Un discorso a parte, almeno per la città di Catania, riguarda il risultato delle due liste che facevano riferimento a Cateno De Luca, che non hanno raggiunto la soglia di sbarramento del 5%, mentre il relativo candidato sindaco, Giuseppe Savoca si è fermato al 4,2%.
Inaspettato anche il modestissimo risultato della lista Bianco, che aveva come testa di serie la figlia dell’ex “sindaco dei fiori” e famoso esponente dell’ANCI, che però non è riuscita a superare il 3%, segnando così la fine di un’epoca durata trent’anni.
Insomma, né le prime, né l’altra, nonostante le aspettative dei loro popolari promotori, porteranno propri rappresentanti in Consiglio comunale.
Per De Luca, però, le cose sono andate meglio a Taormina, dove il leader di Nord Chiama Sud è stato eletto sindaco con un ampio margine di vantaggio sull’ uscente del Centrosinistra, Bolognari, che nell’immaginario collettivo rappresentava il vecchio da rottamare.
Lo “scatenato” Cateno, invece, ha raccolto attorno a sé un po’ di tutto, confermandosi sindaco per la quarta volta in quattro comuni differenti: Fiumedinisi, Santa Teresa di Riva, Messina e adesso Taormina. Sarà soltanto un fenomeno legato prevalentemente alla provincia peloritana o in futuro ci sarà altro? A giudicare dalle agguerrite parole del protagonista siamo solo all’inizio.
Rispondere ad una simile domanda, però, non è affatto facile, tuttavia le elezioni europee del prossimo anno dovrebbero dirci qualcosa di più.
D’altra parte la lista di De Luca ha ottenuto un sindaco anche nel comune di Riposto, sempre in. Provincia di Catania, dove è stato eletto il giovane deputato regionale Davide Vasta, che insieme al suo leader non pare voglia limitarsi al territorio siciliano.

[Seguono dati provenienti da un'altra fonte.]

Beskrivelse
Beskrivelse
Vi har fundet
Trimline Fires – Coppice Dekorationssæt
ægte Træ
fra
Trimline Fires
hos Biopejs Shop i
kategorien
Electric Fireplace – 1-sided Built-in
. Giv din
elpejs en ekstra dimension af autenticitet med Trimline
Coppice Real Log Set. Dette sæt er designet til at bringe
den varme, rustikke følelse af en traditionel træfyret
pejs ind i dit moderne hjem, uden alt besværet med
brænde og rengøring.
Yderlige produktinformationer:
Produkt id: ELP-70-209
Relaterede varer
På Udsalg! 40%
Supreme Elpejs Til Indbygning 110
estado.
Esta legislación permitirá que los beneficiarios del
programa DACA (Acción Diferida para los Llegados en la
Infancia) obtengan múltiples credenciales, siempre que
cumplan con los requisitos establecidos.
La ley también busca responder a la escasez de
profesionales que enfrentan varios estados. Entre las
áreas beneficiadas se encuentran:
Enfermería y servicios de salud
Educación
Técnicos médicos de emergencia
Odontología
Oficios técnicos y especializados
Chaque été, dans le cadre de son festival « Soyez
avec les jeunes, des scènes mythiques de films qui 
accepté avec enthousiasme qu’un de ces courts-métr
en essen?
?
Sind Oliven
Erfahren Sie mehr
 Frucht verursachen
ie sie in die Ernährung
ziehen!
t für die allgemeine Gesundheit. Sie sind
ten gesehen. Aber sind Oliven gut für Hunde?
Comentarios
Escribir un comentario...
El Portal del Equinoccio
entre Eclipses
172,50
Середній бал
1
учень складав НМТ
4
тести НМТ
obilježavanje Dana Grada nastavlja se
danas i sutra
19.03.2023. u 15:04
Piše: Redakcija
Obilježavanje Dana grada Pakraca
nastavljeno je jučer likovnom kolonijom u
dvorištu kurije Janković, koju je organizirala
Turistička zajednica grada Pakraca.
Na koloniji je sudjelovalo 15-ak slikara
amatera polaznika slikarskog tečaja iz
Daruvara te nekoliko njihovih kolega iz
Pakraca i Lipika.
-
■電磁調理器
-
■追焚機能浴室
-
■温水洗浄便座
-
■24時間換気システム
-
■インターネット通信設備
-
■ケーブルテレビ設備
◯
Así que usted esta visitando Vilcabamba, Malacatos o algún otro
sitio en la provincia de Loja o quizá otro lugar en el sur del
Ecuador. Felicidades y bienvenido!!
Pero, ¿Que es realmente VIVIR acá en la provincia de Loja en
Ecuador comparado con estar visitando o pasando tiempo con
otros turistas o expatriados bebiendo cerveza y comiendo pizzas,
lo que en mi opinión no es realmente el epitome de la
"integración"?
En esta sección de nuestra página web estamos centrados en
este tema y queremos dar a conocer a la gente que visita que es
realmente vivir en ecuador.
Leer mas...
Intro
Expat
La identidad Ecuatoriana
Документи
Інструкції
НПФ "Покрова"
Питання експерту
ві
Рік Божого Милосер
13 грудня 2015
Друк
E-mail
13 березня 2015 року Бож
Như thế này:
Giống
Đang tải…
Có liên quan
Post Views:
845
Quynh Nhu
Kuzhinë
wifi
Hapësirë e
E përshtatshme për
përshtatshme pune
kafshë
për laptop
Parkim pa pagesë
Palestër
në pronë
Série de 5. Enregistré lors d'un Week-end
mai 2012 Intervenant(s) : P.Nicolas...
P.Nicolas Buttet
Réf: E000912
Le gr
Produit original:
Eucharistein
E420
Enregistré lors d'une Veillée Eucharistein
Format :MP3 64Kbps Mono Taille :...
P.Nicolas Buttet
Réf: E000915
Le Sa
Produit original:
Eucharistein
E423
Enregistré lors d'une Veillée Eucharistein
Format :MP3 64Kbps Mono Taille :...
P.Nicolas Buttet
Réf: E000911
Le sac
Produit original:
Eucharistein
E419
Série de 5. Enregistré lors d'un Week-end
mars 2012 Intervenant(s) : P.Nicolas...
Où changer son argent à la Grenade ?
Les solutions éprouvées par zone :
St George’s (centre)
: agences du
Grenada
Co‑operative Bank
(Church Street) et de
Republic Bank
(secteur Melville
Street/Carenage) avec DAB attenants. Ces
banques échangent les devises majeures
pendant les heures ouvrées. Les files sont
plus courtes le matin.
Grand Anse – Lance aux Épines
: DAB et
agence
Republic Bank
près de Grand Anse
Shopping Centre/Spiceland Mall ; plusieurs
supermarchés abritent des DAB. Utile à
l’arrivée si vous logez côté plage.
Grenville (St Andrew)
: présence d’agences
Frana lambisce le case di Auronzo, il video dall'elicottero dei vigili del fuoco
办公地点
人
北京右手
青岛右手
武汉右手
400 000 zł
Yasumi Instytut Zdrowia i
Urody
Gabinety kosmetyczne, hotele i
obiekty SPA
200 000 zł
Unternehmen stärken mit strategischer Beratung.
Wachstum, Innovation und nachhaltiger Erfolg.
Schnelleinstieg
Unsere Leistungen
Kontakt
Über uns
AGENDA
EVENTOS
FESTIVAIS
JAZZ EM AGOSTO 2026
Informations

Tornando alla città dell’Etna, sono stati assolutamente prevedibili i risultati di Forza Italia, con il 12,5%, di Fratelli d’Italia, con il 14,7%, a cui bisogna aggiungere il dato della Lista Trantino Sindaco, con il suo 8,5%, le due liste ispirate dall’ex Presidente della Regione, Raffaele Lombardo, la prima, Grande Catania, che ha toccato il 10,6% e la seconda, Popolari e Autonomisti, attestatasi sul 6,4%.
La Lega, nella versione edulcorata di “Prima l’Italia” ha ottenuto l’11,8%, mentre la Dc di Cuffaro ha conseguito il 6,7%, che conferma, leggermente al rialzo, il dato delle scorse elezioni regionali.
Sul fronte della sinistra le uniche due liste che hanno superato la soglia di sbarramento del 5% sono state quella del PD, con l’8,2%, davvero deludente, e quella del Movimento 5 Stelle, che con il 5,9% segna un risultato piuttosto scadente, che non mancherà di provocare affetti tra i suoi dirigenti locali.
Pressoché inesistenti tutti gli altri candidati sindaco con le relative liste al seguito: Lanfranco Zappalà si è fermato al 2%, Lipera all’1,9%, Giuffrida allo 0,8% e Drago allo 0,3%.
Nei rimanti grossi comuni della provincia, a parte Acireale, in cui si andrà al ballottaggio, il centrodestra in versione ufficiale o sotto le mentite spoglie di liste civiche, ha ottenuto, quasi dappertutto, una vittoria sonante.
È giusto precisare che al momento della predisposizione di questo articolo lo spoglio è ancora in corso, quindi le cifre indicate potrebbero essere suscettibili di qualche piccola modifica, che comunque non influenzerebbe affatto il risultato finale.